Les trois éléments nécessaires à une action en passing‑off sont donc : l’existence d’un achalandage, la déception du public due à la représentation trompeuse et des dommages actuels ou possibles pour le demandeur. [p. 132]

[52]  Dans Nissan Canada Inc. c BMW Canada Inc., 2007 CAF 255, 159 ACWS (3d) 275, la Cour d’appel fédérale a décrit l’alinéa 7b) en citant Kirkbi, au par. 14 :

L’alinéa 7b) de la Loi prévoit que nul ne peut appeler l’attention du public sur ses marchandises, ses services ou son entreprise de manière à causer ou à vraisemblablement causer de la confusion, lorsqu’il commence l’activité en cause, avec ses marchandises, ses services ou son entreprise et ceux d’un autre. Comme la Cour l’a déclaré dans l’arrêt Kirkbi AG c. Gestions Ritvik Inc., [2004] 2 R.C.F. 241, à la page 245, 2003 CAF 297, confirmé par 2005 CSC 65 (CanLII), [2005] 3 R.C.S. 302, l’alinéa 7b) est l’expression légale correspondant au délit de commercialisation trompeuse existant en common law à une exception près : pour se prévaloir de cet alinéa, un plaignant doit prouver qu’il possède une marque de commerce valide opposable, déposée ou non.

[Non souligné dans l’original.]

[53]  La doctrine de la fonctionnalité n’est pas contestée. La demanderesse peut intenter une action en commercialisation trompeuse de sa marque de commerce non déposée – c’est‑à‑dire le signe distinctif du Spaberry 5.0, mais uniquement si le signe distinctif est effectivement distinctif et qu’il n’est pas purement fonctionnel.

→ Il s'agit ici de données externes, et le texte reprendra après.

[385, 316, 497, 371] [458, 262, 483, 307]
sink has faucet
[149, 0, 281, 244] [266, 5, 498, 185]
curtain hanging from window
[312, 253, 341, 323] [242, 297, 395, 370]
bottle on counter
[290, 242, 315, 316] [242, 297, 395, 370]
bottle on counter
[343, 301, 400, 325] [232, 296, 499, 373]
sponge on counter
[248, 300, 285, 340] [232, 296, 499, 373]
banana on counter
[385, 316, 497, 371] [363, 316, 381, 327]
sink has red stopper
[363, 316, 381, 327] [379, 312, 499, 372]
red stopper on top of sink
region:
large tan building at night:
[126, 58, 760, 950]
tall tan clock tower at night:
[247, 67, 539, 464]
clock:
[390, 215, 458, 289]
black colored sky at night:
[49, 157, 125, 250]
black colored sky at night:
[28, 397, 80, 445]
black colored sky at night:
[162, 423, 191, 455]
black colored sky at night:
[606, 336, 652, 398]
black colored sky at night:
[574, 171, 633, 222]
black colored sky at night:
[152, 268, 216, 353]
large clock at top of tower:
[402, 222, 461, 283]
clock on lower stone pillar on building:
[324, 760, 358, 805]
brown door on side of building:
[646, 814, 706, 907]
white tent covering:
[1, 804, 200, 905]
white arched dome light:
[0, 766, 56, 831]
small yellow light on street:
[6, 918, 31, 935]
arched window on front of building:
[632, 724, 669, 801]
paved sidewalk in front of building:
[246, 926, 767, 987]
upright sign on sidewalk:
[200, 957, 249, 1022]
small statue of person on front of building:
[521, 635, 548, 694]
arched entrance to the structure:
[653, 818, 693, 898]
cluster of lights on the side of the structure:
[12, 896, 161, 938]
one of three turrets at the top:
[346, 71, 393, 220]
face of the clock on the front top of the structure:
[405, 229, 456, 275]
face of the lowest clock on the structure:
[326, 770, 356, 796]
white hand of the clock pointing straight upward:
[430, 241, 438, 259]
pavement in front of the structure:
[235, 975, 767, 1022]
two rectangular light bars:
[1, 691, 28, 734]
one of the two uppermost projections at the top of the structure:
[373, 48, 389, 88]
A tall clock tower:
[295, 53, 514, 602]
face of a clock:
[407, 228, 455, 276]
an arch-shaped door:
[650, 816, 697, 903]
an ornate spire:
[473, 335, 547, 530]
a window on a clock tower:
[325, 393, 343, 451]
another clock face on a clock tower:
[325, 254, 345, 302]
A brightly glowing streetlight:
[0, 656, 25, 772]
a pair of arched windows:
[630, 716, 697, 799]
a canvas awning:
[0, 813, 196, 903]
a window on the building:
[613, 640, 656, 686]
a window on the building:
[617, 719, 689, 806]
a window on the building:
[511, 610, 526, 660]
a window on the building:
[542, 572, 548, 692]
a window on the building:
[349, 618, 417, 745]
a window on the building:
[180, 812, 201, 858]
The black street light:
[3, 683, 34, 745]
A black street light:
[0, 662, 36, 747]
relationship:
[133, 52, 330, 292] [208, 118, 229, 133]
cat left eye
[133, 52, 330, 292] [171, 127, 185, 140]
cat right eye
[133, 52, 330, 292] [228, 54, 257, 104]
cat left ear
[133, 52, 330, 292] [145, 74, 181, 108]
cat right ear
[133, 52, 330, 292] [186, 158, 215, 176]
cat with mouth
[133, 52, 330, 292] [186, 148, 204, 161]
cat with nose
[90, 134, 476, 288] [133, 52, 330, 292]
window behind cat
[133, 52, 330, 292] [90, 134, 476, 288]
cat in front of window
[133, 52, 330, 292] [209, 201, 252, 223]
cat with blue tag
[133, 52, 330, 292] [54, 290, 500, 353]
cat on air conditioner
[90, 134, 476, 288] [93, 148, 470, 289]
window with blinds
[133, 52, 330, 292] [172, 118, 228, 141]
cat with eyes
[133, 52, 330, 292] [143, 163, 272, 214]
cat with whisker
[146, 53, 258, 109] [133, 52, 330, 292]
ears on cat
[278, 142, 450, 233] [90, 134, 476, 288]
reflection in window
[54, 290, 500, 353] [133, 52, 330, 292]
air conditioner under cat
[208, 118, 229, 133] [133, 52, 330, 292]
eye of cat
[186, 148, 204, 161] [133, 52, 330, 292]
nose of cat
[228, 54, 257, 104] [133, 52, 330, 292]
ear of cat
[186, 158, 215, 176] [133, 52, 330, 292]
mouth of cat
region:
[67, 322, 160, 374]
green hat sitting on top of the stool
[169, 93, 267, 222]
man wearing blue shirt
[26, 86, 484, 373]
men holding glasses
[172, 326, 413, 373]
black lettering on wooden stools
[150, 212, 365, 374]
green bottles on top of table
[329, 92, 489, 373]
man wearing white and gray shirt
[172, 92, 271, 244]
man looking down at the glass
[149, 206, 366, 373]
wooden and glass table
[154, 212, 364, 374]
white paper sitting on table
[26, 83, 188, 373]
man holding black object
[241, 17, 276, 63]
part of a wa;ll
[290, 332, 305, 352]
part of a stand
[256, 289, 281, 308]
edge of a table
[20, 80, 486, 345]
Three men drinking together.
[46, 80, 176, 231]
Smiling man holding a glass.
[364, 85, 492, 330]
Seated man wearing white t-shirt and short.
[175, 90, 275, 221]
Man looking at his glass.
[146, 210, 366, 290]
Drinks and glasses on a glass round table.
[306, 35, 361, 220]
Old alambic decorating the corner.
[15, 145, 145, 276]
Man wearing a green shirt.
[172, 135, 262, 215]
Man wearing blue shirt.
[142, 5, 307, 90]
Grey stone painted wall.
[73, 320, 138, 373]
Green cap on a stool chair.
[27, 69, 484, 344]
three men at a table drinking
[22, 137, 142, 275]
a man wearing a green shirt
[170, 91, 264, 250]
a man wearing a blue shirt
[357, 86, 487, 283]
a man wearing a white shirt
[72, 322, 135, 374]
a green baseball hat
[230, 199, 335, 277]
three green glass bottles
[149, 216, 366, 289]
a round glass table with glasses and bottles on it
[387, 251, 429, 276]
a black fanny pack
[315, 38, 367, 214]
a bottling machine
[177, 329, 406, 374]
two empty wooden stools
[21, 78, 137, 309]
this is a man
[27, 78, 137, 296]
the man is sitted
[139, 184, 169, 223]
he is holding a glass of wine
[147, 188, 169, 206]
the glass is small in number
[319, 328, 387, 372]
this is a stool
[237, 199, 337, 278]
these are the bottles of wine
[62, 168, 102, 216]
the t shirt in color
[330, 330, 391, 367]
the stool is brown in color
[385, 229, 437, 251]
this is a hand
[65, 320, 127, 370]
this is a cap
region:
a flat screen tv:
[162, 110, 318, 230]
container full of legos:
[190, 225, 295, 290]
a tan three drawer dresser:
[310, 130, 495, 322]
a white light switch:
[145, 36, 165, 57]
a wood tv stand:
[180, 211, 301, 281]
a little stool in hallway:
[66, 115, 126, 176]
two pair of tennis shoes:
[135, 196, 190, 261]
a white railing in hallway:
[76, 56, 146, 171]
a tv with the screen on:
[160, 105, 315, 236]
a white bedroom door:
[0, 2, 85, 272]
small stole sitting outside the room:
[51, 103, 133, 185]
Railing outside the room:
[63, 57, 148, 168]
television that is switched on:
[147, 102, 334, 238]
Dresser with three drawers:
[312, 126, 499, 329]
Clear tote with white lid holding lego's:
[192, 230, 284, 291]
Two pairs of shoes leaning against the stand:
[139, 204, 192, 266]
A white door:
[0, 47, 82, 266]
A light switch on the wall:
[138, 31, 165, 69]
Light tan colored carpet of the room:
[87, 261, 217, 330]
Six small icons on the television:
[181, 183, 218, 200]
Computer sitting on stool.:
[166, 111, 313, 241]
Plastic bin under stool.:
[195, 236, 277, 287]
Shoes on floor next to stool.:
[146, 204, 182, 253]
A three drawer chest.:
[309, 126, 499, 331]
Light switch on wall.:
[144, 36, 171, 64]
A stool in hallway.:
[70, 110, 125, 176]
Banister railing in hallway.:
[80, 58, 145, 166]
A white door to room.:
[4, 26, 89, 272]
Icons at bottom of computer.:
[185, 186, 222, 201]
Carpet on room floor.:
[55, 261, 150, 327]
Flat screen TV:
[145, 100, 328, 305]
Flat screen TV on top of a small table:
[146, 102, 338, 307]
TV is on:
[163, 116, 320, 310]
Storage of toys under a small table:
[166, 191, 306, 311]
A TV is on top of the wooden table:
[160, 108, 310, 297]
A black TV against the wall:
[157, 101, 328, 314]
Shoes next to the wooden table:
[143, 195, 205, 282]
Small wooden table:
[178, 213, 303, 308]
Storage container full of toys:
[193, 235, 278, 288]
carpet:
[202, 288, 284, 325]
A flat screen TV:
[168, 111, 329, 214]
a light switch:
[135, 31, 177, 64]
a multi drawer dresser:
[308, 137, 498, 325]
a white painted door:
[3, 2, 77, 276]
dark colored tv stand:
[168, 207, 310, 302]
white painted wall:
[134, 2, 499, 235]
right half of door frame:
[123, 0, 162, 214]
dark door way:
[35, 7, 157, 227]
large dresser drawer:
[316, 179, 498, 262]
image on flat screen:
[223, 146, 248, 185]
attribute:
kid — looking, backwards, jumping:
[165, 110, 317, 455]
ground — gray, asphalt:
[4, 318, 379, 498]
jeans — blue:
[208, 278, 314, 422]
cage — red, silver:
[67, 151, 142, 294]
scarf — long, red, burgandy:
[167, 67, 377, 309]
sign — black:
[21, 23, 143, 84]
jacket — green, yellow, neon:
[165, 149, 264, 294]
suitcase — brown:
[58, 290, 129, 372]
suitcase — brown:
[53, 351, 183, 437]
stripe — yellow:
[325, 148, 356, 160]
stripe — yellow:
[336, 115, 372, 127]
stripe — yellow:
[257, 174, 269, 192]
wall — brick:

[54]  Bien que les défenderesses soutiennent que l’action et la requête de la demanderesse sont vexatoires, en s’appuyant sur leur argument selon lequel le signe distinctif de la demanderesse ne peut pas être une marque de commerce valide, je ne suis pas disposée à tirer une telle conclusion sur une requête en injonction interlocutoire. La question de savoir si le signe distinctif est fonctionnel sera tranchée au procès. Il n’appartient pas à la Cour d’examiner le bien‑fondé de l’affaire ainsi que tous les éléments de preuve à cette étape‑ci.

[55]  Dans Google Inc. c Equustek Solutions Inc., 2017 CSC 34, [2017] 1 RCS 824 [Equustek], la Cour suprême du Canada a précisé que les injonctions sont des réparations en equity et que les pouvoirs des tribunaux ayant compétence en equity sont, sous réserve de toute restriction législative pertinente, illimités (au par. 23). Au par. 24, la Cour suprême indique ce qui suit :

Une injonction interlocutoire est normalement exécutoire jusqu’au procès ou jusqu’à tout autre règlement de l’action. De telles injonctions visent à « préserver » l’objet du litige, de sorte qu’une réparation efficace sera possible lorsque l’affaire sera finalement jugée au fond (Jeffrey Berryman, The Law of Equitable Remedies (2e éd. 2013), p. 24‑25).

[56]  Dans Equustek, la Cour suprême a fait référence au critère de RJR, en faisant remarquer au par. 25 qu’« [i]l s’agit essentiellement de savoir si l’octroi d’une injonction est juste et équitable eu égard à l’ensemble des circonstances de l’affaire. La réponse à cette question dépendra nécessairement du contexte. »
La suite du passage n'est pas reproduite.